What's more frightening than robotic death machines intent on enslaving humanity? How about robots that can change shape at will to squeeze into tiny openings?
That seems to be the idea behind the newest robotics program in development at Boston Dynamics. Dubbed "SquishBot," the U.S. military-funded program hopes to create "a new class of soft, shape-changing robot" able to mimic behaviors seen in animals such as the octopus.
As this footage demonstrates, the octopus' soft, pliable body allows it to deflate parts of its anatomy at will, turning even the tiniest of holes into a welcoming doorway for the clever cephalopods.
In theory, a SquishBot will be able to perform similar feats owing to "design systems that can transform themselves from hard to soft and from soft to hard, upon command."

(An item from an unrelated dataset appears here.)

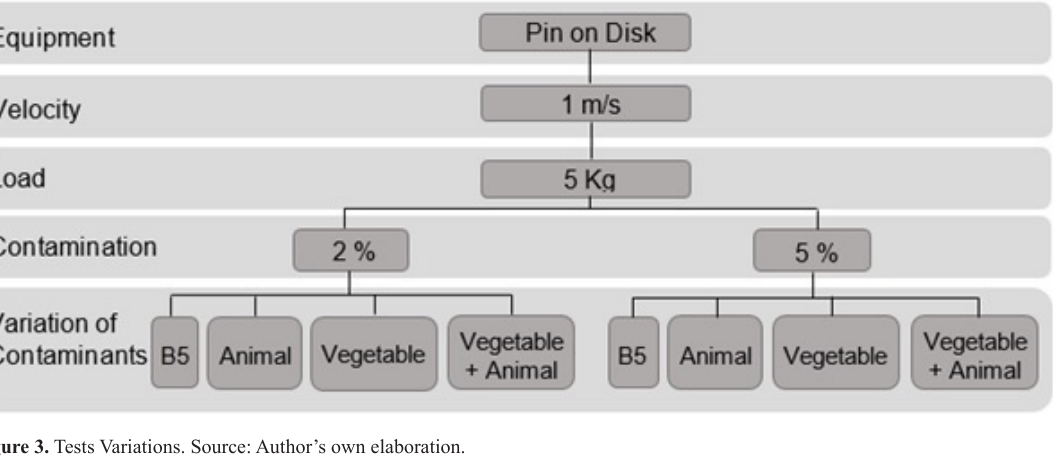
Figure 3. Tests Variations. Source: Author’s own elaboration.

The Boston Dynamics team, which was previously responsible for the ambulatory, DARPA-funded Big Dog robot, is augmented by researchers at the Massachusetts Institute of Technology who specialize in "novel materials and deformable structures."

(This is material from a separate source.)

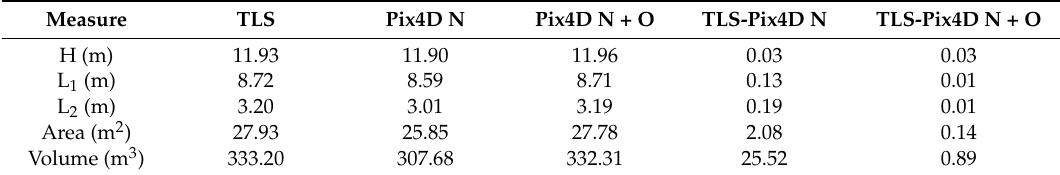
Table 11. Comparison between the measurements on the Pix4D and TLS point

I was totally on board with BD creating giant walking pack mules, even if they intended to strap chainguns to their backs, but the idea of robots constructed of "novel materials" that can change shape at will is a bit unnerving.
At least Skynet was polite enough to dress its shape-changing death machines up like Robert Patrick. Not even James Cameron could make the idea of laser-toting worms intent on crawling in all your important holes palatable.